Home video isn't alone in its increased vulnerability, of course. A week after appearing online March 30, the leaked work print of Fox's "X-Men Origins: Wolverine" had been downloaded more than 1 million times. That's a huge group of consumers who already have seen one of the summer's most anticipated films. Some will watch it again in theaters. Many won't.

Knowles, who famously posts early reviews from test-screening "spies" who often violate studio nondisclosure agreements, decided not to run reactions to the "Wolverine" work print, in part because he didn't want to condone illegal behavior.

But if piracy is such a major challenge facing the industry, why shouldn't The Reporter and others track exactly what's going on under our collective noses? Shouldn't there be more, not less, media coverage of the issue?

"An argument could be made that such a list would raise awareness of the problem," Knowles admitted when we exchanged e-mails on the subject. "But frankly, the only awareness that helps is within the industry alone, and they are already tracking such things. Anything else is advertisement for the problem."

I'm not so sure. The major studio heads' well-publicized jaunt to Washington on Tuesday wasn't just to pass out MPAA studies touting the benefits of Hollywood production jobs on the U.S. economy. It also was to press upon lawmakers and their constituents the severity of the piracy problem and to lobby for more industry-friendly laws. Illuminating how widespread the problem is and exactly which movies are being stolen can only help in that regard.

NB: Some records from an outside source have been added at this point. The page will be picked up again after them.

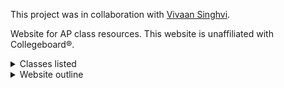 This project was in collaboration with [Vivaan Singhvi](https://github.com/vivaansinghvi07).

Website for AP class resources. This website is unaffiliated with Collegeboard®.

<details>
  <summary>Classes listed</summary>

- AP Research
- AP Seminar
- AP English Language and Composition
- AP Human Geography
- AP Macroeconomics
- AP Microeconomics
- AP United States Government and Politics
- AP United States History
- AP World History: Modern
- AP Calculus AB/BC
- AP Computer Science A
- AP Statistics
- AP Biology
- AP Chemistry
- AP Physics 1: Algebra-Based
- AP Physics 2: Algebra-Based
- AP Physics C: Electricity and Magnetism
- AP Physics C: Mechanics
- AP German Language and Culture
</details>

<details>
  <summary>Website outline</summary>

- Homepage
    - Navigator to all classes
- AP Classes (listed individually)
    - Each class
        - Units
        - Tips and advice
        - Resources
    - General tips and resources
- About us
</details>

On Tuesday, Secretary of Commerce Gary Locke was quick to talk up President Obama's commitment to anti-piracy, but it's unclear what support the industry will get from the president and the new Congress. Statutory copyright-infringement penalties that actually cause downloaders to think twice? Greater support in going after hubs like Pirate Bay? That site was dealt a major setback last week when a Swedish court gave four of its founders one-year prison sentences for facilitating massive infringement and awarded $3.6 million in damages to studios including Fox and Warner Bros., which helped in the prosecution.

The site's founders promptly mocked the verdict, calling it "bizarre" and "stupid." So the Whac-a-Mole continues, with studios having to wage war with limited legal weaponry against an increasingly brazen army of pirates.

Not covering a war doesn't make it any less brutal. The piracy problem is one the media -- and the industry -- shouldn't let fester in the dark.